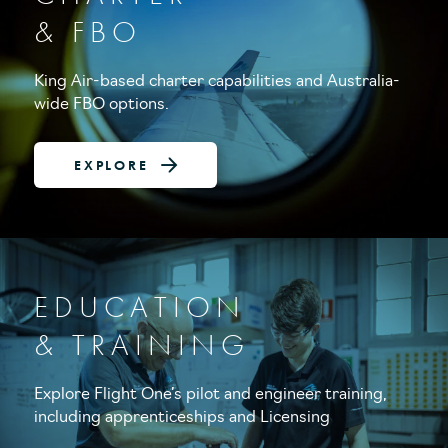
& FBO
King Air-based charter capabilities and Australia-
wide FBO options.
EXPLORE
EDUCATION
& TRAINING
Explore Flight One’s pilot and engineer training,
including apprenticeships and Licensing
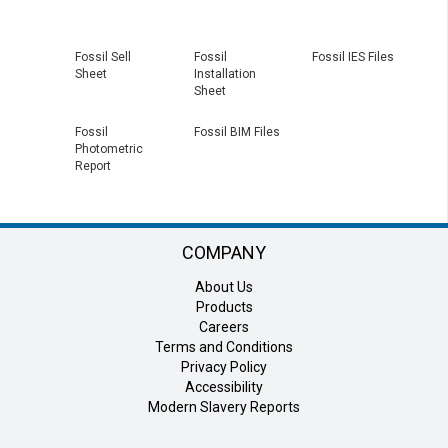
Fossil Sell
Fossil
Fossil IES Files
Sheet
Installation
Sheet
Fossil
Fossil BIM Files
Photometric
Report
COMPANY
About Us
Products
Careers
Terms and Conditions
Privacy Policy
Accessibility
Modern Slavery Reports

——

YOUR INSTRUCTIONS -
Copy out the records exactly. Do not include the pictures.

ANSWER FOR THIS EXERCISE -
& FBO
King Air-based charter capabilities and Australia-
wide FBO options.
EXPLORE
EDUCATION
& TRAINING
Explore Flight One’s pilot and engineer training,
including apprenticeships and Licensing
Fossil Sell
Fossil
Fossil IES Files
Sheet
Installation
Sheet
Fossil
Fossil BIM Files
Photometric
Report
COMPANY
About Us
Products
Careers
Terms and Conditions
Privacy Policy
Accessibility
Modern Slavery Reports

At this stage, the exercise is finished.